Medyanın konuşturduğu şahısların meseleyi bu noktalara daraltan yaklaşımları manşet muamelesi görerek düzenin ihtiyaç duyduğu anne imgesi yeniden kurgulanmaya çalışıldı. Kapitalist barbarlığın her faciadan bir yarar çıkarma refleksi bu trajedide de sergilendi. Anneliğin de çocuk bakımı ve ailenin de başka üretim ilişkileri içinde bambaşka anlamlar kazanabileceği, tüm çıkar ilişkilerinin dışına çıkarak insanca özüyle yaşanabileceği, dahası toplumsallaşabileceği gerçeğinin üzerini hırsla kapatma telaşıydı bu aynı zamanda.
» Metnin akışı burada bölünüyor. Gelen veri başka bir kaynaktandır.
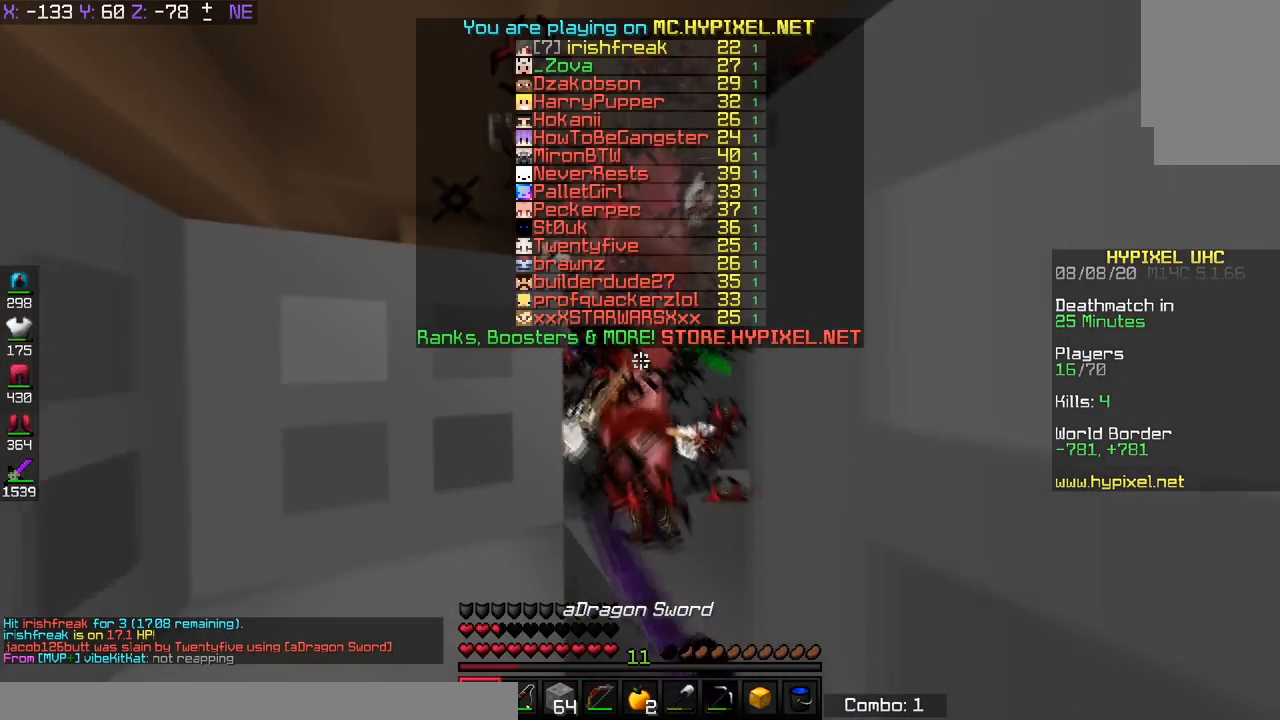
{"keys": ["d", "w"], "events": [[133, "space", "down"], [183, "d", "down"], [450, "space", "up"]]}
Onu bırakalım, mevcut kapitalist üretim ilişkileri içinde yapılabilecekken azami kâr dürtüsüyle yapılmaktan imtina edilenler bile karartılmaya çalışıldı. O annenin işsizliği, çocuklarını bırakabileceği güvenli bir kreşten-çocuk yuvasından mahrum olması, iş bulamıyorsa bile beş çocuğuyla birlikte belirli bir sosyal güvencesinin bulunmayışı bu gürültü içinde önemsizleştirilmek istendi. Son noktada sorun, “o çocukları devlet neden almadı?”ya bağlanıverdi. Devletin aldığı çocukların başına gelenler ortadayken!
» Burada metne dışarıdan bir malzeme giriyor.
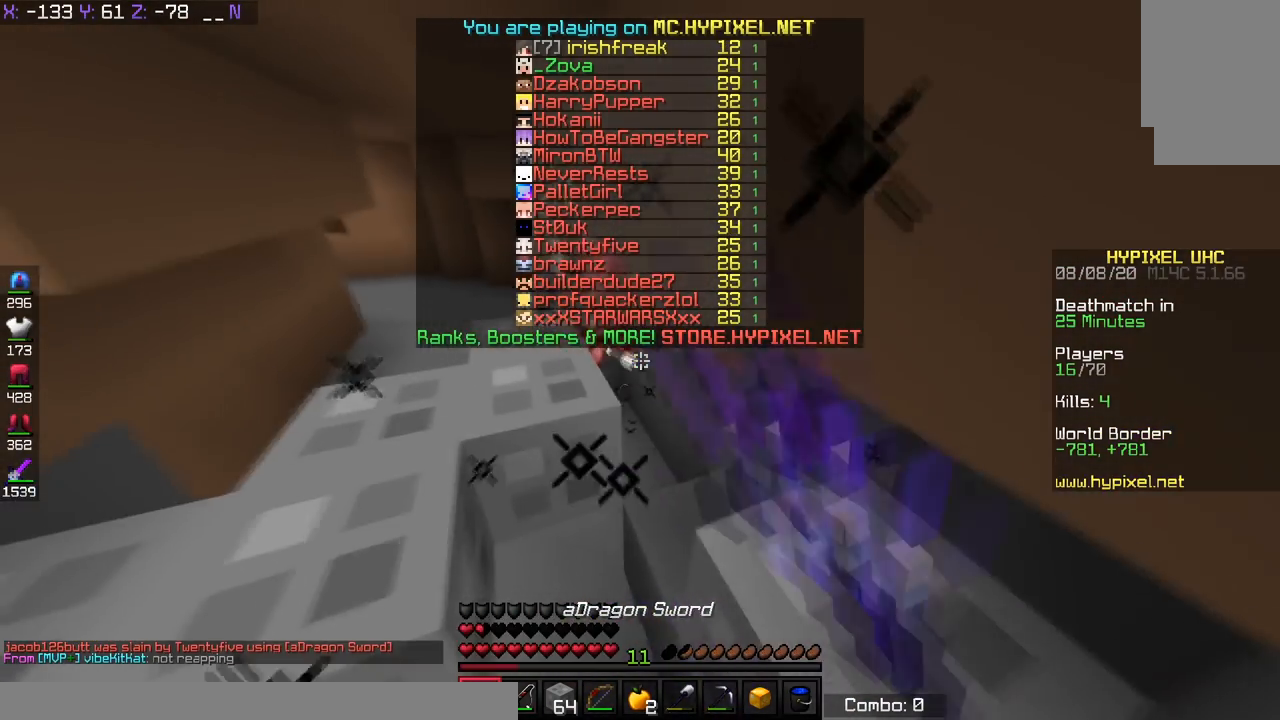
{"keys": ["d", "space", "w"], "events": [[134, "d", "up"], [434, "d", "down"], [434, "space", "down"]]}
Günübirlik-belirsiz-yarını olmayan, hayatın-toplumsal ilişkilerin dışına süpürülen devasa bir işsiz işçiler ordusunun en altındakilerinin hatta onların bile dışına süpürülmüşlerin trajik hikâyelerinden biriydi oysa yaşanan.
Yangında ölen beş çocuk ve anneleri de her gün çöpleri karıştıran, kâğıt-hurda toplayan, bunları bulamadıklarında aç kalan, sokaklarda dilenen, sokaklarda yatıp kalkan ve sayıları sürekli artan bir ordunun mensubuydu. AKP’li Özlem Zengin gibilerinin düzenin faş olan en soğuk, en kara yüzü karşısında “her şey para mı” diyerek gerçeğin üstünü kapatma telaşına düşmesi, o anda bile “annenin yaşamı” üzerinden kendi ideolojik-siyasi argümanlarını yeniden üretmeye girişmesi ne kadar tanıdıksa yoksulluğun bu en çıplak halinin arkasındaki trajik hikâyeler de bir o kadar sarsıcı.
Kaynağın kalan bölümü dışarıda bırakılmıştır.